Tan's friendship with President Estrada has also been a lightning rod for both men, with many accusations of official favoritism. Example: After Tan complained that Taiwan airlines were poaching PAL passengers last year, the Phil-ippines suspended its air services agreement with the island. Now Tan says he is tired of being called a crony. Besides PAL, he has agreed to sell his 46% stake in Philippine National Bank (PNB) that he quietly amassed last year, jointly with the government's 30% stake.

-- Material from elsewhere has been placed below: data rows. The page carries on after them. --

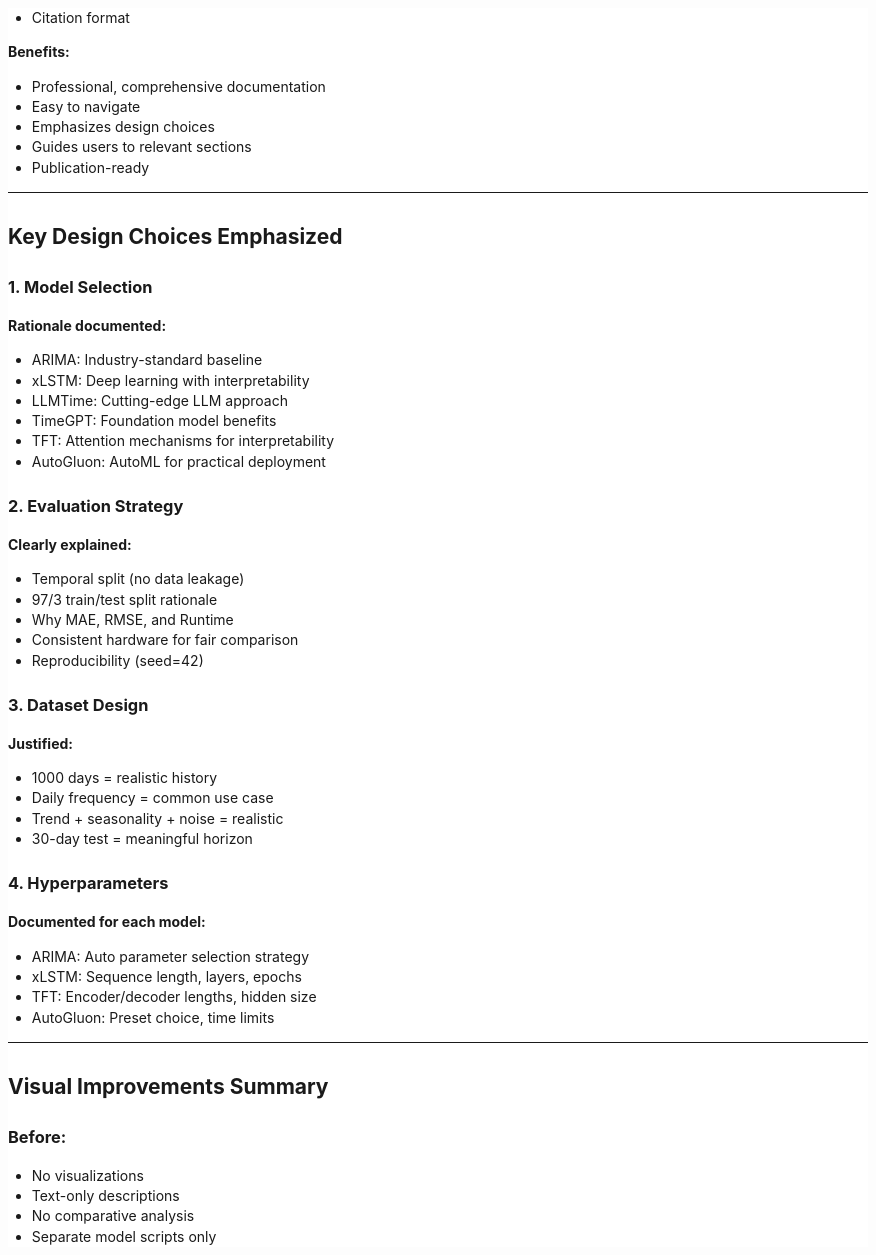 - Citation format

**Benefits:**
- Professional, comprehensive documentation
- Easy to navigate
- Emphasizes design choices
- Guides users to relevant sections
- Publication-ready

---

## Key Design Choices Emphasized

### 1. Model Selection
**Rationale documented:**
- ARIMA: Industry-standard baseline
- xLSTM: Deep learning with interpretability
- LLMTime: Cutting-edge LLM approach
- TimeGPT: Foundation model benefits
- TFT: Attention mechanisms for interpretability
- AutoGluon: AutoML for practical deployment

### 2. Evaluation Strategy
**Clearly explained:**
- Temporal split (no data leakage)
- 97/3 train/test split rationale
- Why MAE, RMSE, and Runtime
- Consistent hardware for fair comparison
- Reproducibility (seed=42)

### 3. Dataset Design
**Justified:**
- 1000 days = realistic history
- Daily frequency = common use case
- Trend + seasonality + noise = realistic
- 30-day test = meaningful horizon

### 4. Hyperparameters
**Documented for each model:**
- ARIMA: Auto parameter selection strategy
- xLSTM: Sequence length, layers, epochs
- TFT: Encoder/decoder lengths, hidden size
- AutoGluon: Preset choice, time limits

---

## Visual Improvements Summary

### Before:
- No visualizations
- Text-only descriptions
- No comparative analysis
- Separate model scripts only
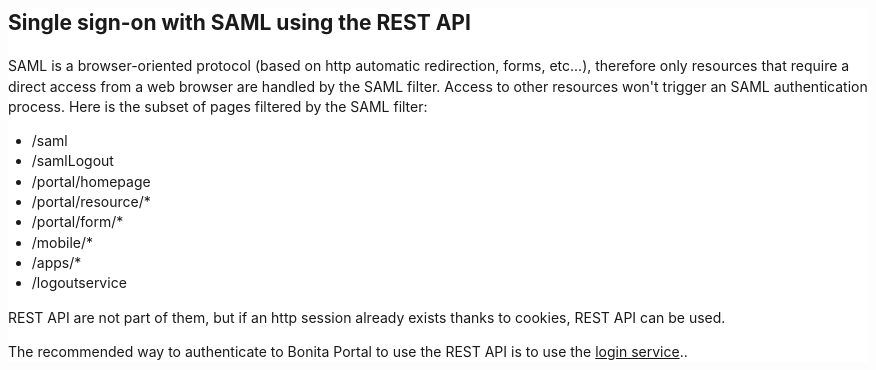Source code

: ## Single sign-on with SAML using the REST API

SAML is a browser-oriented protocol (based on http automatic redirection, forms, etc...), therefore only resources that require a direct access from a web browser are handled by the SAML filter. 
Access to other resources won't trigger an SAML authentication process. 
Here is the subset of pages filtered by the SAML filter:

* /saml
* /samlLogout
* /portal/homepage
* /portal/resource/\*
* /portal/form/\*
* /mobile/\*
* /apps/\*
* /logoutservice

REST API are not part of them, but if an http session already exists thanks to cookies, REST API can be used.

The recommended way to authenticate to Bonita Portal to use the REST API is to use the [login service](rest-api-overview.md#bonita-authentication)..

That won him plaudits from the presidential palace, even though the revelation that Tan had ac-quired a controlling position in PNB had nearly scuttled the government's planned privatization of its stake. (The joint sale may get Tan a better price as well.) There are concerns that spinning off PAL's profitable units undermines its survivability and salability. But a source close to the engineering division deal says it was all part of a strategy to make "a lean airline, one with fewer employees, one that can operate without too much fat and be more profitable" - and more attractive to a potential buyer. Whatever. The one certainty is, out of the wreckage of PAL, Lucio Tan is taking off for bluer skies.